Prince William County officials filed suit yesterday against the brokerage firm that handled high-risk securities transactions that cost the county $1.05 million, seeking return of funds that were invested plus millions of dollars in damages.

The county claims in its suit, filed in U.S. District Court in Alexandria, that New York-based County NatWest Inc. violated several federal laws, including a racketeering statute, and failed to register with Virginia officials to do business in the state.

County NatWest officials could not be reached for comment.

The county seeks to invoke a Virginia law providing that clients of brokerages not registered with the state can rescind their transactions that the broker handled. The county is asking for $5.2 million from transactions conducted over a two-year period, including the $1.05 million lost in high-risk transactions.

The suit also alleges that the firm failed to disclose "substantial risks" and gave "false and misleading" advice about certain high-risk "hedge transactions." Those claims form the basis for the county's request for $2 million in actual and $5 million in punitive damages.

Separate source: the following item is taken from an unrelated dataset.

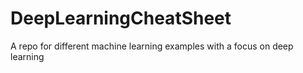 # DeepLearningCheatSheet
A repo for different machine learning examples with a focus on deep learning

In addition, the suit filed by Cooter & Gell, a Washington law firm hired by the county, alleges that County NatWest violated the Racketeer Influenced and Corrupt Organizations Act and cites a $10 million loss incurred by the state of West Virginia in similar investment transactions handled by County NatWest.

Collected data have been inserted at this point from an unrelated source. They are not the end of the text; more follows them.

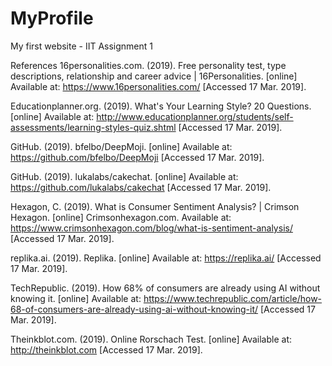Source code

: # MyProfile
My first website - IIT Assignment 1

References
16personalities.com. (2019). Free personality test, type descriptions, relationship and career advice | 16Personalities. [online] Available at: https://www.16personalities.com/ [Accessed 17 Mar. 2019].

Educationplanner.org. (2019). What's Your Learning Style? 20 Questions. [online] Available at: http://www.educationplanner.org/students/self-assessments/learning-styles-quiz.shtml [Accessed 17 Mar. 2019].

GitHub. (2019). bfelbo/DeepMoji. [online] Available at: https://github.com/bfelbo/DeepMoji [Accessed 17 Mar. 2019].

GitHub. (2019). lukalabs/cakechat. [online] Available at: https://github.com/lukalabs/cakechat [Accessed 17 Mar. 2019].

Hexagon, C. (2019). What is Consumer Sentiment Analysis? | Crimson Hexagon. [online] Crimsonhexagon.com. Available at: https://www.crimsonhexagon.com/blog/what-is-sentiment-analysis/ [Accessed 17 Mar. 2019].

replika.ai. (2019). Replika. [online] Available at: https://replika.ai/ [Accessed 17 Mar. 2019].

TechRepublic. (2019). How 68% of consumers are already using AI without knowing it. [online] Available at: https://www.techrepublic.com/article/how-68-of-consumers-are-already-using-ai-without-knowing-it/ [Accessed 17 Mar. 2019].

Theinkblot.com. (2019). Online Rorschach Test. [online] Available at: http://theinkblot.com [Accessed 17 Mar. 2019].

Under the RICO law, the county is seeking triple damages -- $6 million.

County NatWest agreed last year to pay West Virginia $2 million to settle a suit that officials of that state had filed, and it denied breaking any law.

Although Prince William's losses occurred in 1987, the Board of County Supervisors did not learn of them until 13 months later. The supervisors hired a Richmond law firm to investigate the transactions and authorized a suit in March. The county's lawyers have been negotiating with the securities firm ever since.

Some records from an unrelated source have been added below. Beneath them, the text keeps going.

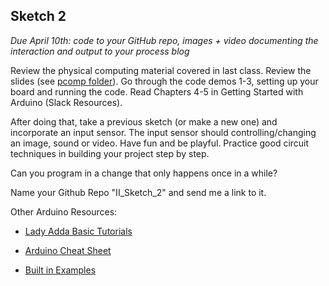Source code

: ## Sketch 2

*Due April 10th: code to your GitHub repo, images + video documenting the interaction and output to your process blog*

Review the physical computing material covered in last class. Review the slides (see [pcomp folder](pcomp)). Go through the code demos 1-3, setting up your board and running the code. Read Chapters 4-5 in Getting Started with Arduino (Slack Resources). 

After doing that, take a previous sketch (or make a new one) and incorporate an input sensor. The input sensor should controlling/changing an image, sound or video. Have fun and be playful. Practice good circuit techniques in building your project step by step. 

Can you program in a change that only happens once in a while?



Name your Github Repo "II_Sketch_2" and send me a link to it.


Other Arduino Resources:

- [Lady Adda Basic Tutorials](http://www.ladyada.net/learn/arduino/index.html)

- [Arduino Cheat Sheet](https://dafd4a86-a-62cb3a1a-s-sites.googlegroups.com/site/mechatronicsguy/arduinocheatsheet/Arduino%20cheat%20sheet%20v02c.png?attachauth=ANoY7crYgbmT80NeCaSXhFpNLPkL2BbukxTrpgDkd3SDRicFU1Nvp5PU_wtcvHsnGt40UNZMkZoktxmBgBAwdM6rESbdDP6j2DnuKRHaJKtO16nnH5m90iA7kZ-xoWgB0XtwjBljViLsL-19BfWPXZHWU5fjmrPBipaoBLpD3pxP46oeNCLmU4AHUQbnb9XcFXY894WYFNSgDTLzRrEa8E0TdK5RIdordcCGHDIohW97hQvfasb7jPJFTGBP_UTHeVtXBDFcnVS9&attredirects=0)

- [Built in Examples](https://www.arduino.cc/en/Tutorial/BuiltInExamples)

"We were hoping it wouldn't have to go this far," said Supervisor Terrence Spellane (I-Coles). "But there's only so much negotiating you can go through . . . . Full speed ahead."

Prince William's losses involved short-term investments in mortgage-backed securities. A mid-level county employee authorized a series of risky "hedge transactions" that involved selling securities while promising to repurchase them later at a set price. Although the securities lost value after the first sale, the county had to buy them back at the original price.